As described above in detail, according to the magnesia quicklime fertilizer of the present invention, since the black coating film of iron oxide is partially formed on the surface of the magnesia quicklime particles, the fertilizer and water are sufficiently contacted with each other. Therefore, good solubility after fertilization, and further hydration reactivity can be obtained. Moreover, (1) pulverization prevention similar to the previously proposed magnesia quicklime fertilizer by the coating,
While maintaining the effects of (2) iron supply and (3) snow melting effect, the minor components contained in the coating synergize the effects of supplying trace elements necessary for the growth of crops.

Further, according to the production method of the present invention, the trace elements act to specialize the melting of iron oxide, and the black coating can be partially formed on the surface of the magnesia quicklime particles. Then, by supplying the iron oxide containing the trace elements from the burner side of the rotary kiln, the partial formation effect of the black coating is promoted, and the coating can be easily formed in a desired state. To do.

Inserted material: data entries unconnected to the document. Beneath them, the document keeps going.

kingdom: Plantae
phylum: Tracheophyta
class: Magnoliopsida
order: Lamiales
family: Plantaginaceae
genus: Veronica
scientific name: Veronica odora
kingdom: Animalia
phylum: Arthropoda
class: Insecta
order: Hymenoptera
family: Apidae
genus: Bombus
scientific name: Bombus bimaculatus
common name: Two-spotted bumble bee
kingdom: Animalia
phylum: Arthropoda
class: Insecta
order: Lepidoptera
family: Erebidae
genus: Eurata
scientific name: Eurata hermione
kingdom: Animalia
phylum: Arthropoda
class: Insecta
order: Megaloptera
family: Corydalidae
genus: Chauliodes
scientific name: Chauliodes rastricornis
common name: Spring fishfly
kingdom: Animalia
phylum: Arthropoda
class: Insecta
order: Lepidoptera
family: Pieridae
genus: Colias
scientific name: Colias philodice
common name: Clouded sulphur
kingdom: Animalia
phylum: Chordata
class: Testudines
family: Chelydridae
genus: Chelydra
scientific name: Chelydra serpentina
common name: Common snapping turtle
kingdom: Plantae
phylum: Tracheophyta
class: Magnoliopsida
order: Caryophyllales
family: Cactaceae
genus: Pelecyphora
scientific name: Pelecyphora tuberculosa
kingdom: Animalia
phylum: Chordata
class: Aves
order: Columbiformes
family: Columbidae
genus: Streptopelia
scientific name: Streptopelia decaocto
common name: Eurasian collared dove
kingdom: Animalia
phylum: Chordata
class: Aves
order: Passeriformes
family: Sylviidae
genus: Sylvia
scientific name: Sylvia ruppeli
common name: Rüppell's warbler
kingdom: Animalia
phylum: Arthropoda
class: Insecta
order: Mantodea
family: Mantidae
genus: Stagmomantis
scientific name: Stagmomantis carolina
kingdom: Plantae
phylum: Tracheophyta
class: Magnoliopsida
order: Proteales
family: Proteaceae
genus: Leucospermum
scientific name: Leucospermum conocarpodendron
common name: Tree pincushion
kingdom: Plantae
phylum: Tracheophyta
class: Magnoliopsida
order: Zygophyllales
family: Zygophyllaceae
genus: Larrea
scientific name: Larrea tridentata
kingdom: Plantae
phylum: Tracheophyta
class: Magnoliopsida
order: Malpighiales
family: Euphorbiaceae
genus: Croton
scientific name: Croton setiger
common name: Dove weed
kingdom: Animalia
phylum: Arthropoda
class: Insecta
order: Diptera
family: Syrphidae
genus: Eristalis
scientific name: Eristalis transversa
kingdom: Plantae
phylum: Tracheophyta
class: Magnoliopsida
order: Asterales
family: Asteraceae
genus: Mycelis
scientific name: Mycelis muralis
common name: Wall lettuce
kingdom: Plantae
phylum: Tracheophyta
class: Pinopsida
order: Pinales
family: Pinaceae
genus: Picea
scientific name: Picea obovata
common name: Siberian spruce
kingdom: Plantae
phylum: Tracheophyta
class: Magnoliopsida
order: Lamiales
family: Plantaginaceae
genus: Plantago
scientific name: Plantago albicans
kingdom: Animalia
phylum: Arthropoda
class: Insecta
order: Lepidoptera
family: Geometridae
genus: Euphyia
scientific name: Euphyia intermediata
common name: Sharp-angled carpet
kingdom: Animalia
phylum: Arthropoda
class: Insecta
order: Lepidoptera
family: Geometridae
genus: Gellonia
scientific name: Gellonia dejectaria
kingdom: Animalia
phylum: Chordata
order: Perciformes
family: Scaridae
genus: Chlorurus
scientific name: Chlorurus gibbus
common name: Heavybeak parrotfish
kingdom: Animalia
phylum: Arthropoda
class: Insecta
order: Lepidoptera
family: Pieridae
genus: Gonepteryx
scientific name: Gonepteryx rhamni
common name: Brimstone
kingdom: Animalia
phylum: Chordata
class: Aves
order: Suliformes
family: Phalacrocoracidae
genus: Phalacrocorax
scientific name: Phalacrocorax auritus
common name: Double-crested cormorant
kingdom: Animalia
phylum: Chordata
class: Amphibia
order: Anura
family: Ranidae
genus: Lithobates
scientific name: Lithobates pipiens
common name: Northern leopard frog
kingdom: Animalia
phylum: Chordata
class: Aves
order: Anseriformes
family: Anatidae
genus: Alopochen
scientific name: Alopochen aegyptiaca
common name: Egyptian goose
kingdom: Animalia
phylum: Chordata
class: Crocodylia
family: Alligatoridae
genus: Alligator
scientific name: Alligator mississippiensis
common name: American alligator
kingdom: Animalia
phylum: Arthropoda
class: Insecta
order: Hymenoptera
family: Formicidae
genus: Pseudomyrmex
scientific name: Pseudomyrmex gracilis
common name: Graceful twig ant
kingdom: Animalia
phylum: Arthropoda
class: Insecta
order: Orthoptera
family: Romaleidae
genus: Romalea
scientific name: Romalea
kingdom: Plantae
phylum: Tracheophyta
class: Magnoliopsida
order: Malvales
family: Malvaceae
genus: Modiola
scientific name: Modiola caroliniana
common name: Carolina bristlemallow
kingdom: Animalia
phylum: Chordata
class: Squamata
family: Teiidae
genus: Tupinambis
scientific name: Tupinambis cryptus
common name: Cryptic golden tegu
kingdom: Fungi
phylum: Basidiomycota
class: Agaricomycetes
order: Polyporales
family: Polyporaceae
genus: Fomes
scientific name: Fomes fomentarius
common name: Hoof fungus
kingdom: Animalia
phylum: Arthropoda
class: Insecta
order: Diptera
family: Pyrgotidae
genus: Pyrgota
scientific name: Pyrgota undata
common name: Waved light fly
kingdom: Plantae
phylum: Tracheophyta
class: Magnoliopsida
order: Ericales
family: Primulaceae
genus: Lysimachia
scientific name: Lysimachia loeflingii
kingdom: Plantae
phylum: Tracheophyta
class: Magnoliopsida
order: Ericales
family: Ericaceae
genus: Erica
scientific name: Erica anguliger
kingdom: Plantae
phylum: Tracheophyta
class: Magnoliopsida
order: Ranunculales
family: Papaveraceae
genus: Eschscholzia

[Brief description of drawings]

FIG. 1 is a diagram schematically showing an example of a surface state of particles of a magnesia quicklime fertilizer of the present invention, where (A) shows a case where a black coating film of iron oxide is unevenly distributed in one place, (B) ) Is formed by scattering the black coating in various shapes of islands,
(C) is the case where the black coating film is formed in various shapes and in a spot shape.

FIG. 2 is a view for explaining the structure of a rotary kiln for producing the magnesia quicklime fertilizer of the present invention.

[Explanation of symbols]

1 Magnesium quicklime particles 2 Iron oxide black coating 21,22,24 hopper 23a, 23b belt conveyor 25 Sprinkler 26 Rotary kiln 26a Rotary kiln entrance 26b Rotary kiln exit 27 High temperature part of rotary kiln 28 burners 29 cooler 30 product outlet 31 flue

Claims (3)

(57) [Claims] 1. A black coating of iron oxide on the surface of magnesia quicklime particles, and the area of the black coating is 2 times that of the surface of magnesia quicklime particles.
Ni will Shimeyo 0 to 80% Ri Na is formed, and bitter Habu
At least 0.1 parts by weight per 100 parts by weight of lime
C-soluble manganese and / or at least 0.05 weight
Part of Cu soluble boron, 0.5 to 3 parts by weight of iron oxide
Magnesia quick lime fertilizer characterized by comprising at Do Rukoto. 2. A dolomite ore is mixed with (1) manganese and / or boron and iron oxide, or (2) iron oxide containing manganese and / or boron, and then heated in a rotary kiln to obtain 900- The method for producing a magnesia quicklime fertilizer according to claim 1 , wherein the method is cooling after firing at 1500 ° C. 3. (1) Manganese and / or boron and iron oxide, or (2) iron oxide containing manganese and / or boron is added to the secondary air or added from the burner part of the rotary kiln or its vicinity. The method of producing a magnesia quicklime fertilizer according to claim 2 , wherein the method is introduced together with compressed air.